# [Task brief]
Transcribe all records exactly; omit pictures.

# [Exercise material]
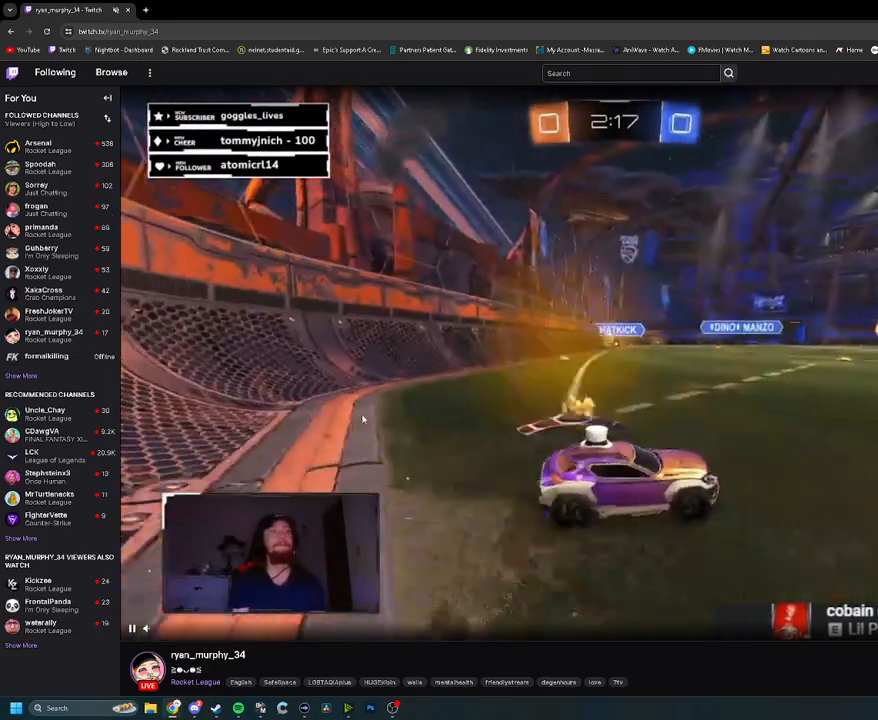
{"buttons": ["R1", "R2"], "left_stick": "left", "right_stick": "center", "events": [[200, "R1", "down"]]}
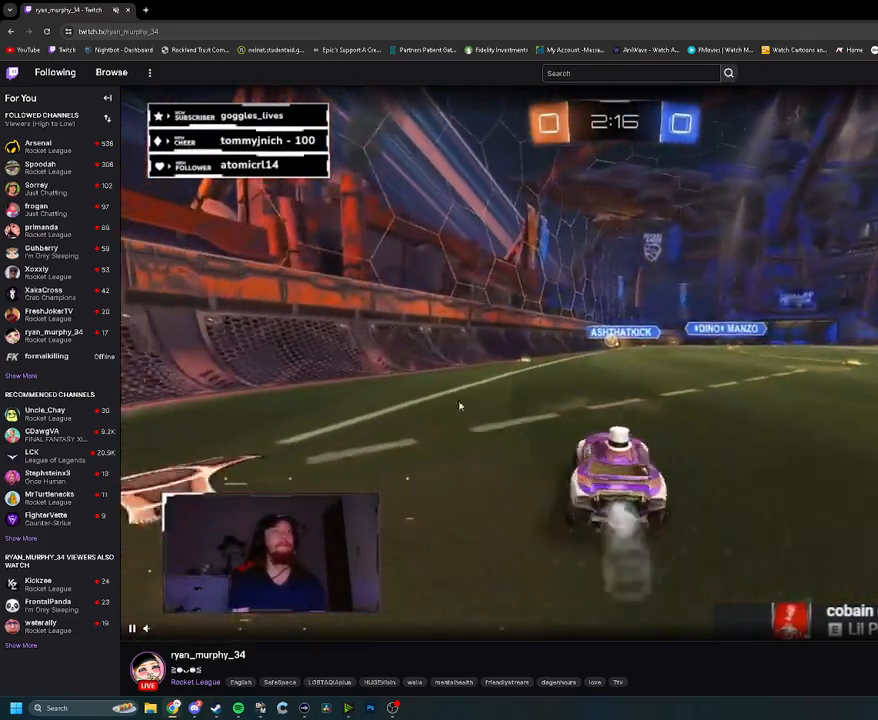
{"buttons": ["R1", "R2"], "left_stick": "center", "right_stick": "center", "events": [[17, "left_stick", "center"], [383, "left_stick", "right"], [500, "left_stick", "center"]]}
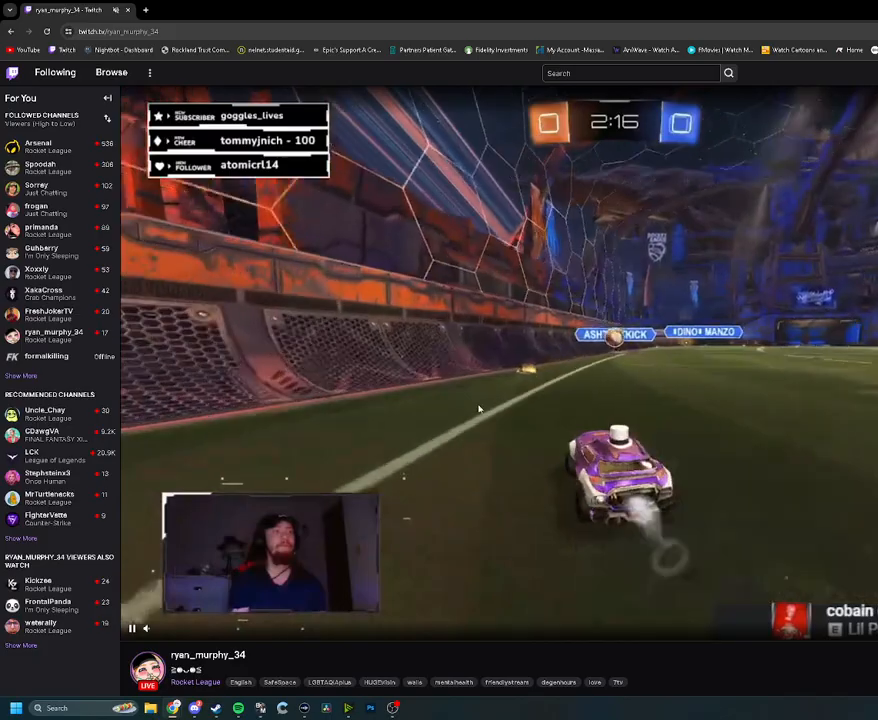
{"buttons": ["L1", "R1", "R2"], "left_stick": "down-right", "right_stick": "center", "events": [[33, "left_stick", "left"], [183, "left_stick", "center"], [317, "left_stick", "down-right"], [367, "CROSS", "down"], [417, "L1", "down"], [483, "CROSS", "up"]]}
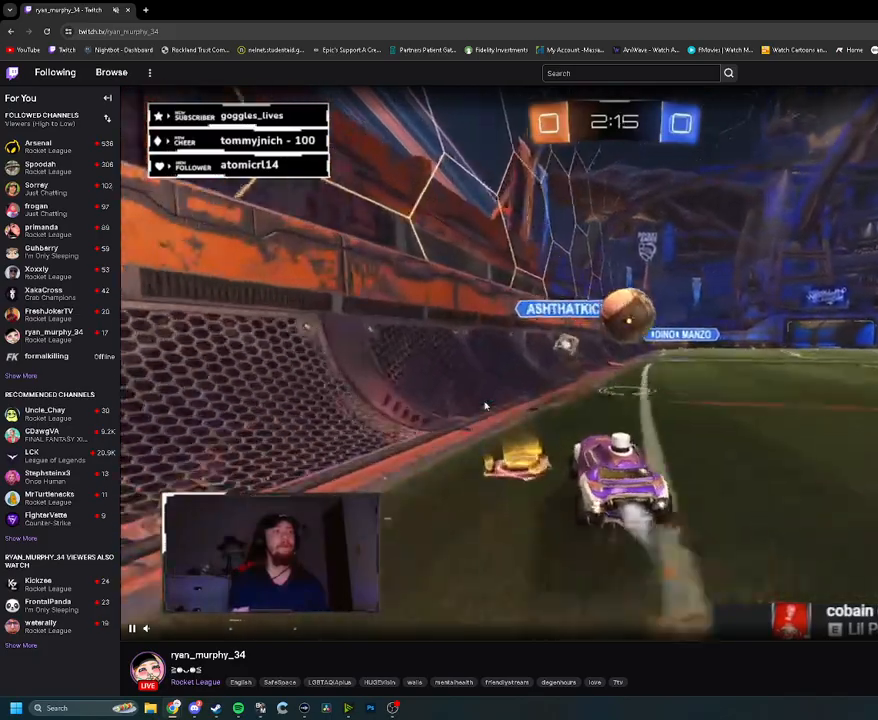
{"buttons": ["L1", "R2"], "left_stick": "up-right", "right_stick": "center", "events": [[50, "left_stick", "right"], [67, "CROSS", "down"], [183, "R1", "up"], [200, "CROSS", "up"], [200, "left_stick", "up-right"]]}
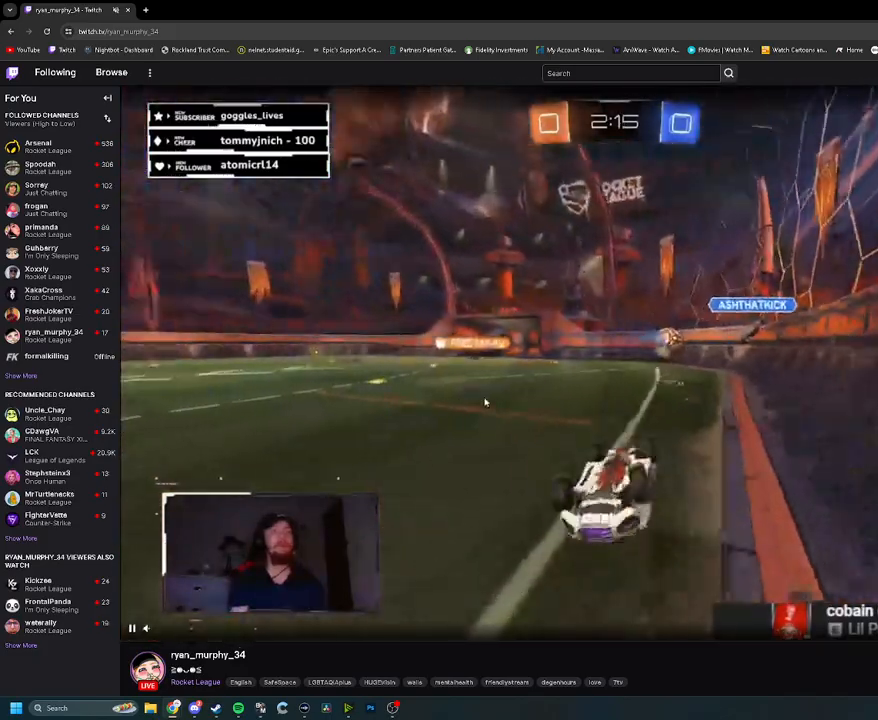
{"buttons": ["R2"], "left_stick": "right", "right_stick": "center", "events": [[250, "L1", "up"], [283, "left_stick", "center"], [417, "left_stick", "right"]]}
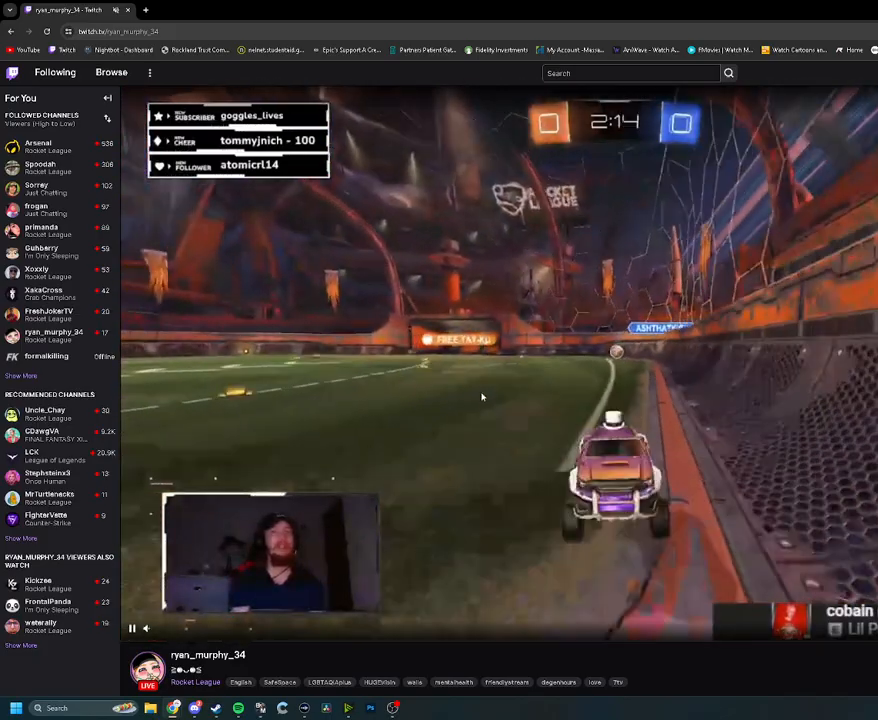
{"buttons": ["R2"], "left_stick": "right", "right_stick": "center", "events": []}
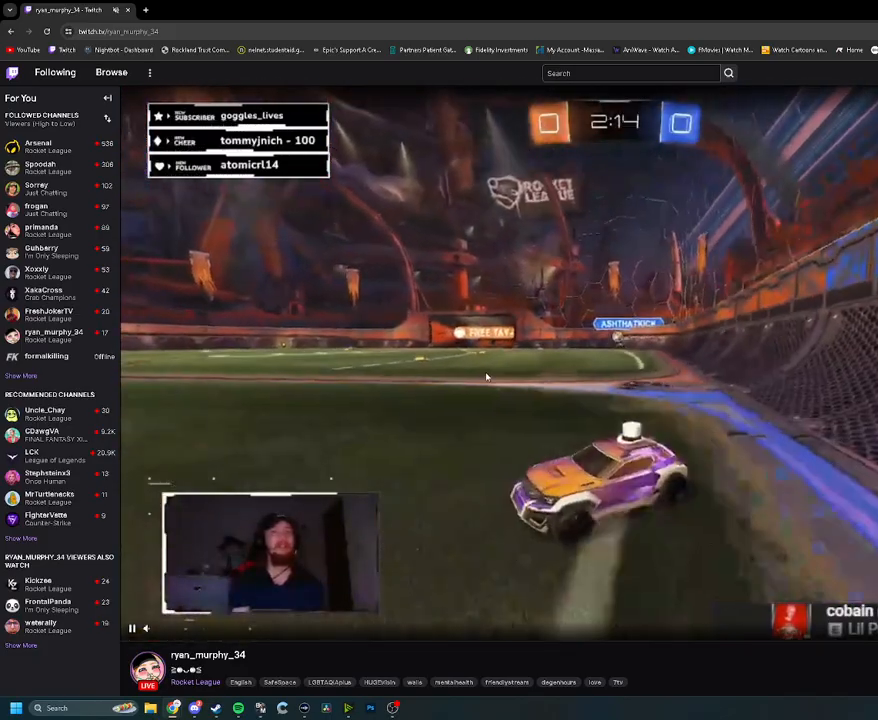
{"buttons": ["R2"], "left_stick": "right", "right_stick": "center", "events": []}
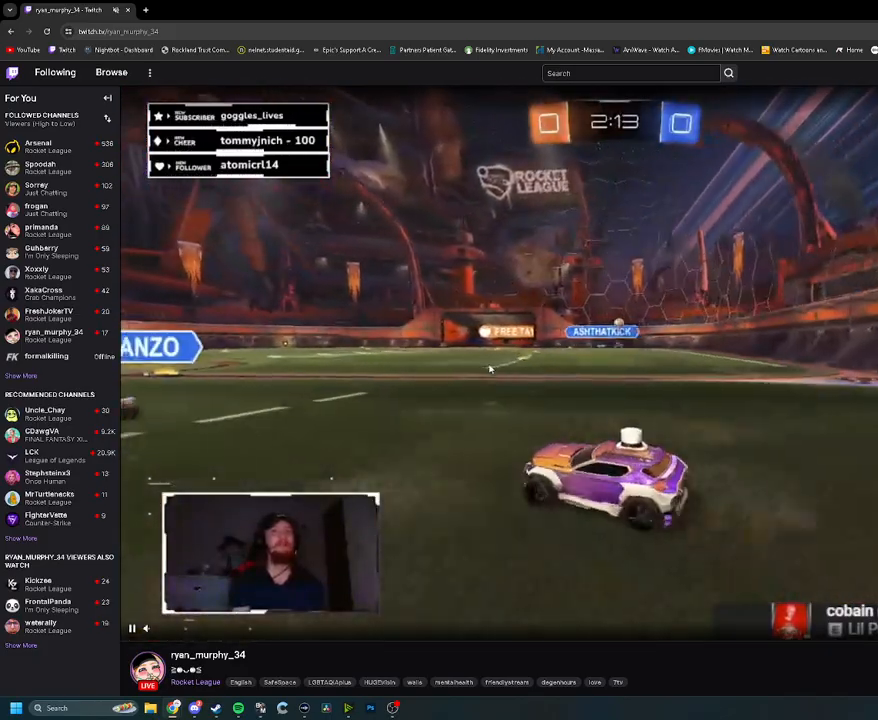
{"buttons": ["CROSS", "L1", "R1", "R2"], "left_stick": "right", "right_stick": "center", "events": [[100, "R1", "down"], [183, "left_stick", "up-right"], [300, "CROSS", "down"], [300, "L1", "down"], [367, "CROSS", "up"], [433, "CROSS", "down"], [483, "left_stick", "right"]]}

# [Solved exercise]
{"buttons": ["R1", "R2"], "left_stick": "left", "right_stick": "center", "events": [[200, "R1", "down"]]}
{"buttons": ["R1", "R2"], "left_stick": "center", "right_stick": "center", "events": [[17, "left_stick", "center"], [383, "left_stick", "right"], [500, "left_stick", "center"]]}
{"buttons": ["L1", "R1", "R2"], "left_stick": "down-right", "right_stick": "center", "events": [[33, "left_stick", "left"], [183, "left_stick", "center"], [317, "left_stick", "down-right"], [367, "CROSS", "down"], [417, "L1", "down"], [483, "CROSS", "up"]]}
{"buttons": ["L1", "R2"], "left_stick": "up-right", "right_stick": "center", "events": [[50, "left_stick", "right"], [67, "CROSS", "down"], [183, "R1", "up"], [200, "CROSS", "up"], [200, "left_stick", "up-right"]]}
{"buttons": ["R2"], "left_stick": "right", "right_stick": "center", "events": [[250, "L1", "up"], [283, "left_stick", "center"], [417, "left_stick", "right"]]}
{"buttons": ["R2"], "left_stick": "right", "right_stick": "center", "events": []}
{"buttons": ["R2"], "left_stick": "right", "right_stick": "center", "events": []}
{"buttons": ["CROSS", "L1", "R1", "R2"], "left_stick": "right", "right_stick": "center", "events": [[100, "R1", "down"], [183, "left_stick", "up-right"], [300, "CROSS", "down"], [300, "L1", "down"], [367, "CROSS", "up"], [433, "CROSS", "down"], [483, "left_stick", "right"]]}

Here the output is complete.